The effects of deletion and mutation of the FRQ phosphorylation sites on FRQ degradation and the circadian clock. (A) Western blot analysis showing that deletion of region 4C (aa 500–519) and mutation of S513 slow down the degradation of SFRQ. After the cultures were grown in LL for a day, 10 μg/ml of CHX was added at time 0. The appearance of more compact FRQ signals (compared with FRQ signals in Fig. 3 B and D) was the result of a shorter electrophoresis time. (B) The densitometric analysis of the race tube data showing that S513R mutations dramatically increase the period of the clock in DD. In contrast to the strains used in A, these strains are derived from a wild-type frq gene and produce both LFRQ and SFRQ forms. (C and D) Western blot and densitometric analyses showing that S513R mutations slow down FRQ degradation after an LD transition.

Figure 5

Two different mutations at S513 result in differential responses of FRQ degradation. (A) Western blot analysis showing that the S513I and S513D mutations lead to the loss of the top SFRQ phosphorylation band. The arrow indicates the missing band in the mutants. (B) Western blot analysis showing that the S513I mutation dramatically slows down the degradation of SFRQ. Cultures were grown in LL for a day before CHX was added at time 0. (C) Grouped data showing densitometric analysis of Western blots from three independent experiments as in B. Bars = SD.

Figure 6

The S513I mutation results in significantly slower FRQ degradation and in a very long circadian period. (A) Western blot analysis of FRQ degradation after an LD transition in the wild-type and the two S513 mutant strains.
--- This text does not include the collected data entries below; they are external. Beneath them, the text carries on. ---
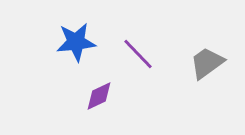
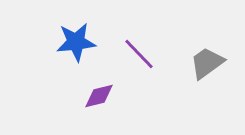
purple line: moved 1 px right
purple diamond: rotated 12 degrees clockwise
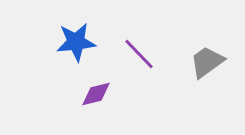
gray trapezoid: moved 1 px up
purple diamond: moved 3 px left, 2 px up
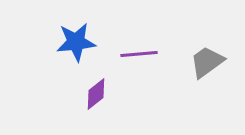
purple line: rotated 51 degrees counterclockwise
purple diamond: rotated 24 degrees counterclockwise
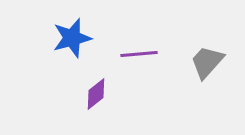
blue star: moved 4 px left, 4 px up; rotated 9 degrees counterclockwise
gray trapezoid: rotated 12 degrees counterclockwise
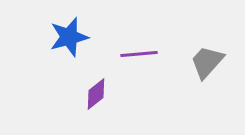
blue star: moved 3 px left, 1 px up
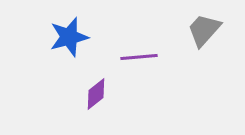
purple line: moved 3 px down
gray trapezoid: moved 3 px left, 32 px up
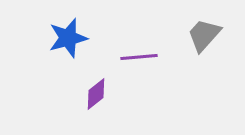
gray trapezoid: moved 5 px down
blue star: moved 1 px left, 1 px down
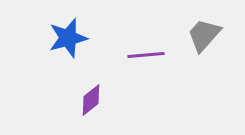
purple line: moved 7 px right, 2 px up
purple diamond: moved 5 px left, 6 px down
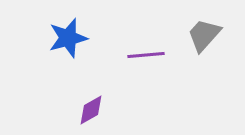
purple diamond: moved 10 px down; rotated 8 degrees clockwise
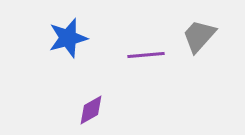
gray trapezoid: moved 5 px left, 1 px down
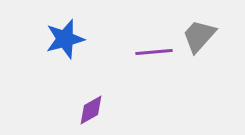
blue star: moved 3 px left, 1 px down
purple line: moved 8 px right, 3 px up
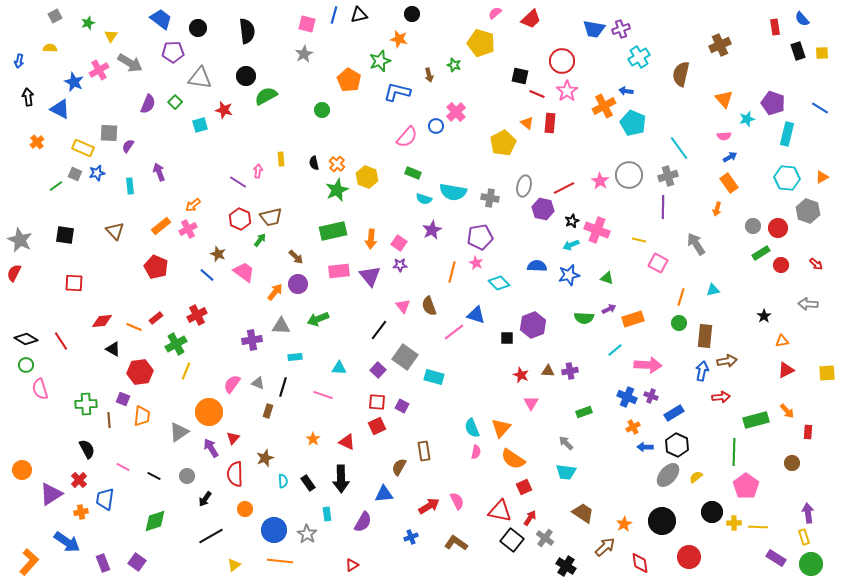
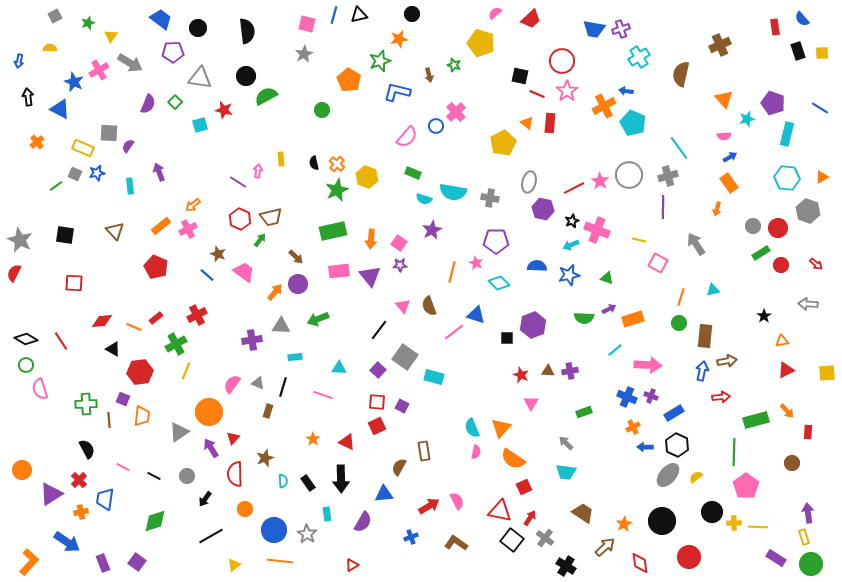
orange star at (399, 39): rotated 24 degrees counterclockwise
gray ellipse at (524, 186): moved 5 px right, 4 px up
red line at (564, 188): moved 10 px right
purple pentagon at (480, 237): moved 16 px right, 4 px down; rotated 10 degrees clockwise
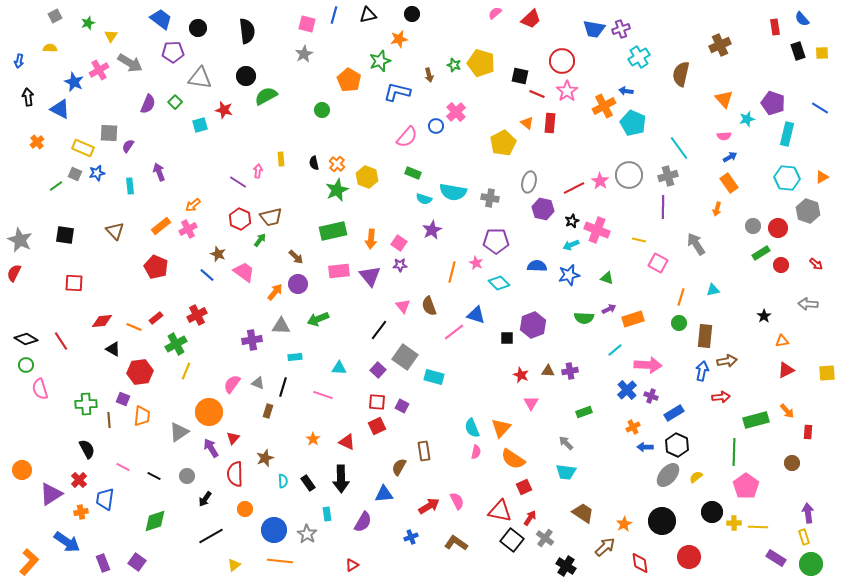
black triangle at (359, 15): moved 9 px right
yellow pentagon at (481, 43): moved 20 px down
blue cross at (627, 397): moved 7 px up; rotated 24 degrees clockwise
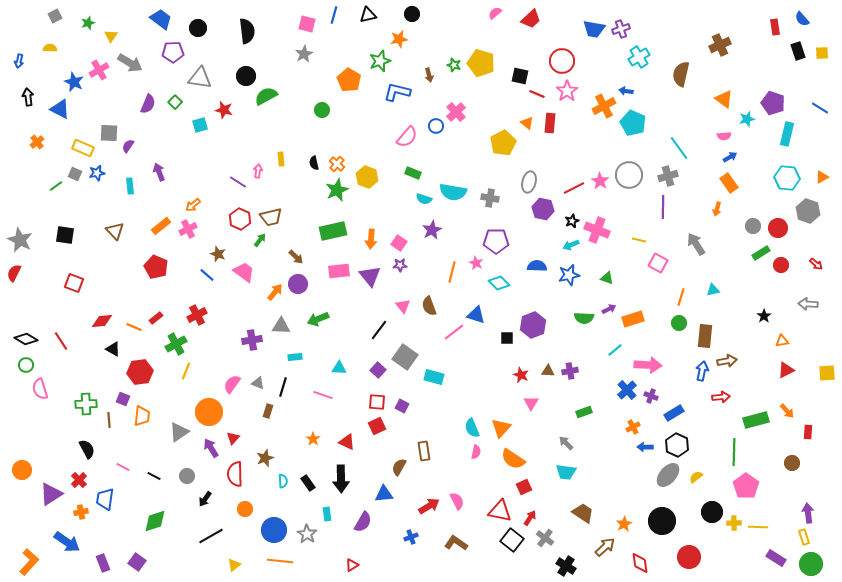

The numbers above the blot indicate the number of hours after the LD transition. (B) Densitometric analysis of Western blots from three independent experiments as in A. Bars = SD. (C) Race tube data of the wild-type, KAJ120, and S513 mutant strains. The first black bar on each race tube indicates the time of the LD transfer. The subsequent black bars indicate the growth fronts of the cultures every 24 hr. The periods of the strains are shown on the right. ARR, arrhythmic.